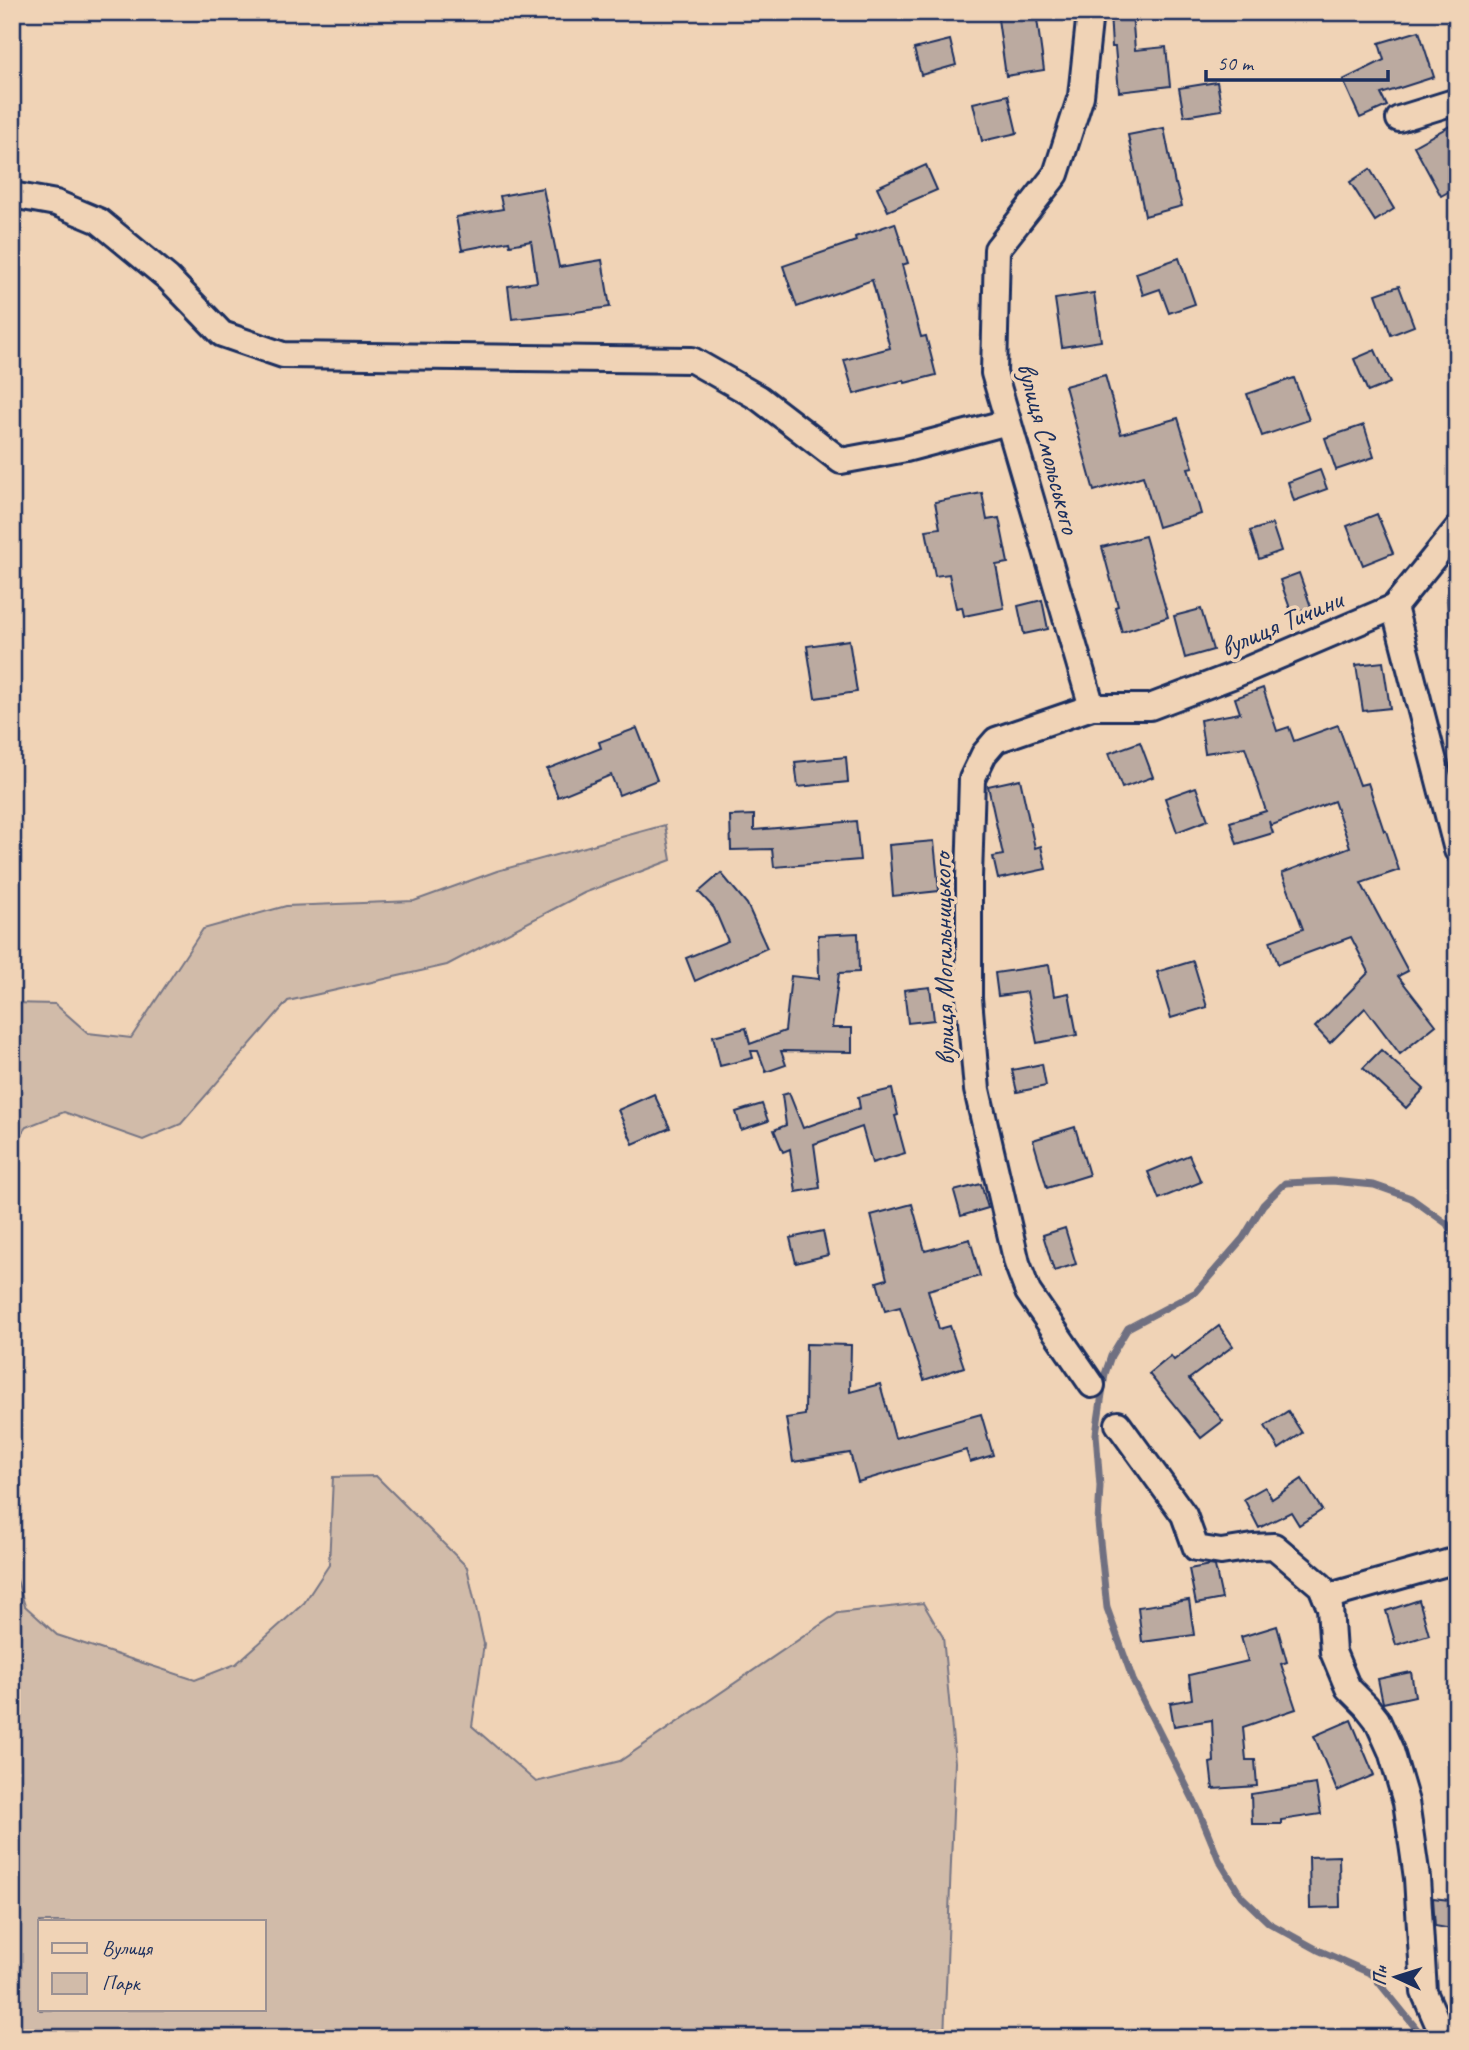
<svg xmlns="http://www.w3.org/2000/svg" width="1469" height="2050" font-family="Caveat,sans-serif">
<style>
.green{fill:#d1bba9;stroke:#767584;stroke-width:2;fill-rule:evenodd}
.lines{fill:none;stroke-linecap:round;stroke-linejoin:round}
.stream{stroke:#6f7081;stroke-width:7}
.building{fill:#bbaaa0;stroke:#1b2f5e;stroke-width:2}
.minor-casing{stroke:#1b2f5e;stroke-width:30}
.minor{stroke:#f0d3b6;stroke-width:24}
.labels{text-anchor:middle;dominant-baseline:central;stroke-width:7;stroke-linejoin:round;paint-order:stroke}
.street-label{font-size:28px;fill:#1b2f5e;stroke:#f0d3b6}
</style>
<rect width="100%" height="100%" fill="#f0d3b6"/>
<filter id="ink" filterUnits="userSpaceOnUse"><feTurbulence type="fractalNoise" baseFrequency=".0143" numOctaves="2"/><feDisplacementMap in="SourceGraphic" scale="14" xChannelSelector="R" yChannelSelector="G"/><feConvolveMatrix kernelMatrix="1 2 1 2 8 2 1 2 1" color-interpolation-filters="sRGB"/></filter>
<g filter="url(#ink)">
<g class="green">
<polygon points="665,825 671,860 584,893 447,965 288,1001 181,1124 143,1140 64,1112 26,1127 12,1145 12,1003 55,1004 88,1033 131,1038 203,929 286,906 414,901 497,871"/>
<path d="M 376,1476 L 467,1567 L 484,1644 L 472,1726 L 536,1782 L 620,1761 L 838,1613 L 923,1603 L 943,1637 L 955,1762 L 944,2038 L 12,2038 L 12,1564 L 25,1606 L 57,1635 L 195,1680 L 236,1664 L 304,1603 L 329,1565 L 333,1477 ZM 40,1922 L 264,1922 L 264,2010 L 40,2010 Z"/>
</g>
<g class="lines">
<g class="stream">
<polyline points="1457,578 1449,597 1457,685"/>
<polyline points="1424,2038 1372,1974 1318,1950 1269,1923 1241,1896 1219,1860 1198,1809 1133,1680 1107,1608 1098,1523 1100,1486 1096,1434 1105,1374 1111,1356 1128,1328 1196,1292 1243,1238 1263,1205 1285,1183 1332,1181 1374,1185 1411,1198 1447,1224 1457,1242"/>
</g>
</g>
<g class="building">
<polygon points="997,12 1036,12 1044,70 1006,76"/>
<polygon points="1110,12 1132,12 1135,50 1166,47 1170,86 1119,92 1115,47 1112,47"/>
<polygon points="1419,31 1434,77 1381,94 1387,106 1360,118 1343,80 1384,60 1379,43"/>
<polygon points="950,40 956,65 921,75 914,49"/>
<polygon points="1217,82 1222,110 1184,116 1179,88"/>
<polygon points="1008,95 1017,133 982,141 973,103"/>
<polygon points="1457,122 1457,187 1441,196 1414,146"/>
<polygon points="1164,128 1175,184 1176,184 1182,206 1145,216 1128,135"/>
<polygon points="926,165 937,190 888,211 877,187"/>
<polygon points="1370,169 1394,209 1375,221 1350,182"/>
<polygon points="543,188 559,267 602,260 610,307 569,313 512,319 508,286 537,282 531,241 510,245 509,241 462,250 456,217 503,209 500,196"/>
<polygon points="895,223 908,263 902,265 921,337 926,336 936,375 905,383 904,380 854,394 844,360 890,348 872,280 797,307 783,266 856,241 855,237"/>
<polygon points="1179,258 1195,304 1169,313 1160,289 1143,295 1136,273"/>
<polygon points="1399,286 1414,326 1391,335 1376,294"/>
<polygon points="1094,293 1101,341 1062,347 1055,299"/>
<polygon points="1375,350 1390,383 1368,392 1354,359"/>
<polygon points="1105,375 1121,434 1178,418 1193,467 1188,468 1201,514 1158,527 1143,476 1094,491 1065,386"/>
<polygon points="1294,378 1309,420 1262,436 1247,394"/>
<polygon points="1364,425 1374,457 1336,470 1325,438"/>
<polygon points="1320,470 1327,489 1294,501 1288,482"/>
<polygon points="982,493 987,520 999,518 1008,563 996,565 1004,608 964,616 962,607 956,608 949,574 935,576 926,530 940,528 935,502"/>
<polygon points="1377,514 1393,553 1363,565 1347,526"/>
<polygon points="1272,524 1281,551 1259,559 1250,531"/>
<polygon points="1145,536 1168,617 1122,632 1115,607 1118,606 1102,547"/>
<polygon points="1299,573 1311,607 1292,614 1280,580"/>
<polygon points="1042,600 1048,629 1024,634 1018,606"/>
<polygon points="1201,609 1213,650 1185,658 1174,616"/>
<polygon points="849,640 857,692 815,698 807,646"/>
<polygon points="1383,662 1390,708 1363,711 1356,665"/>
<polygon points="1263,688 1277,731 1289,727 1294,741 1338,725 1360,785 1368,783 1384,831 1386,831 1399,870 1361,883 1408,971 1398,976 1436,1025 1400,1054 1365,1008 1330,1043 1315,1027 1369,972 1351,937 1278,964 1270,941 1303,929 1282,873 1350,847 1334,801 1270,826 1269,821 1273,833 1237,844 1230,822 1266,811 1245,747 1205,753 1200,720 1240,713 1235,698"/>
<polygon points="637,728 657,780 619,795 611,775 558,797 547,769 601,748 599,742"/>
<polygon points="1140,742 1153,777 1122,788 1109,753"/>
<polygon points="846,757 848,782 798,787 795,762"/>
<polygon points="1020,779 1035,848 1041,846 1046,869 998,879 993,857 1003,855 988,786"/>
<polygon points="1196,787 1208,820 1177,832 1165,798"/>
<polygon points="754,815 754,830 856,821 860,860 774,867 772,849 731,850 730,816"/>
<polygon points="934,841 939,891 893,896 889,845"/>
<polygon points="721,873 747,904 767,948 695,981 686,958 728,941 714,908 699,892"/>
<polygon points="858,933 859,972 839,973 832,1028 852,1028 852,1052 781,1051 786,1065 766,1072 758,1051 751,1051 753,1058 720,1066 713,1036 746,1028 750,1044 785,1031 791,976 819,979 818,935"/>
<polygon points="1193,961 1207,1007 1171,1018 1157,972"/>
<polygon points="1049,965 1054,996 1069,993 1077,1035 1037,1043 1027,992 998,996 995,973"/>
<polygon points="930,987 934,1020 908,1023 904,990"/>
<polygon points="1381,1050 1424,1089 1406,1108 1363,1068"/>
<polygon points="1042,1064 1046,1086 1017,1092 1012,1070"/>
<polygon points="892,1089 898,1115 895,1116 905,1153 872,1163 862,1127 814,1144 820,1188 796,1192 790,1149 783,1152 774,1130 786,1125 782,1095 789,1093 803,1128 860,1108 858,1097"/>
<polygon points="654,1094 670,1128 633,1144 618,1110"/>
<polygon points="762,1104 768,1121 741,1130 736,1112"/>
<polygon points="1075,1127 1089,1175 1047,1188 1033,1140"/>
<polygon points="1189,1155 1201,1182 1159,1199 1148,1172"/>
<polygon points="981,1184 988,1208 961,1216 954,1191"/>
<polygon points="912,1204 925,1251 970,1239 980,1276 928,1290 939,1329 950,1326 964,1367 924,1380 900,1307 885,1311 877,1282 887,1279 871,1215"/>
<polygon points="1065,1228 1076,1264 1054,1271 1043,1235"/>
<polygon points="823,1231 828,1255 796,1263 790,1238"/>
<polygon points="1219,1326 1233,1346 1189,1379 1223,1421 1201,1438 1149,1374 1171,1356 1174,1360"/>
<polygon points="806,1344 851,1345 850,1392 880,1384 895,1438 981,1414 993,1455 970,1462 966,1450 858,1482 850,1453 793,1462 786,1418 805,1415"/>
<polygon points="1288,1411 1302,1433 1279,1449 1265,1426"/>
<polygon points="1302,1479 1322,1510 1299,1525 1291,1512 1259,1528 1244,1499 1265,1487 1272,1499"/>
<polygon points="1210,1565 1215,1566 1222,1599 1196,1604 1189,1569"/>
<polygon points="1189,1600 1194,1635 1142,1642 1138,1607"/>
<polygon points="1419,1600 1429,1635 1396,1645 1386,1611"/>
<polygon points="1277,1626 1287,1662 1281,1664 1296,1709 1243,1727 1246,1760 1255,1760 1257,1786 1213,1789 1210,1763 1214,1762 1212,1720 1174,1726 1170,1703 1192,1699 1189,1675 1248,1661 1241,1637"/>
<polygon points="1411,1672 1415,1696 1383,1703 1378,1679"/>
<polygon points="1351,1720 1374,1775 1337,1791 1314,1736"/>
<polygon points="1316,1784 1321,1814 1281,1820 1281,1824 1252,1824 1251,1794"/>
<polygon points="1339,1856 1340,1907 1310,1908 1309,1857"/>
<polygon points="1433,1898 1457,1901 1457,1930 1435,1926"/>
</g>
<g class="lines">
<g class="minor-casing">
<g id="minor">
<polyline points="1090,12 1081,96 1056,174 997,249 994,373 1092,707"/>
<polyline points="1399,119 1457,101"/>
<polyline points="12,195 56,203 99,221 168,278 222,334 283,355 692,360 759,398 841,461 906,449 1008,422"/>
<polyline points="1394,607 1457,850"/>
<polyline points="1092,1385 1028,1292 1017,1263 977,1090 969,998 969,878 972,779 984,754 996,740 1092,707 1150,707 1232,676 1394,607 1457,529"/>
<polyline points="1118,1424 1184,1515 1196,1548 1221,1552 1253,1547 1274,1546 1321,1586 1330,1608 1333,1652 1348,1688 1366,1706 1377,1720 1391,1751 1406,1802 1417,1878 1424,1992 1444,2038"/>
<polyline points="1326,1597 1457,1560"/>
</g>
</g>
<use href="#minor" class="minor"/>
</g>
</g>
<g class="labels">
<g class="street-label">
<text transform="translate(1049 448) rotate(75)">вулиця Смольського</text>
<text transform="translate(1281 623) rotate(-23)">вулиця Тичини</text>
<text transform="translate(943 959) rotate(-91)">вулиця Могильницького</text>
</g>
</g>
<rect width="1469" height="2050" fill="none" stroke="#f0d3b6" stroke-width="42"/>
<rect x="21" y="21" width="1427" height="2008" fill="none" stroke="#1b2f5e" stroke-width="2.5" filter="url(#ink)"/>
<rect x="38" y="1920" width="228" height="91" fill="#f0d3b6" stroke="#9b9193" stroke-width="2"/>
<rect x="52" y="1943" width="35" height="10" fill="#f0d3b6" stroke="#9b9193" stroke-width="2"/>
<text x="102" y="1955" font-size="21" fill="#1b2f5e">Вулиця</text>
<rect x="52" y="1973" width="35" height="21" fill="#d1bba9" stroke="#9b9193" stroke-width="2"/>
<text x="102" y="1990" font-size="21" fill="#1b2f5e">Парк</text>
<g transform="translate(1396 1977) rotate(274)" stroke="#f0d3b6" stroke-width="5" paint-order="stroke">
<path d="M0-5L12 26L0 18L-12 26Z" fill="#1b2f5e"/>
<text y="-10" font-size="19" font-weight="bold" text-anchor="middle" fill="#1b2f5e">Пн</text>
</g>
<path d="M1206 70v10h182v-10" fill="none" stroke="#1b2f5e" stroke-width="3.5"/>
<text x="1217" y="70" font-size="21" fill="#1b2f5e" stroke="#f0d3b6" stroke-width="5" paint-order="stroke">50 m</text>
</svg>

= = = =

**Goal of the exercise:**
Please work out how many lines of the listing contain the string "casing", and answer with the number only.

**The answer:**
2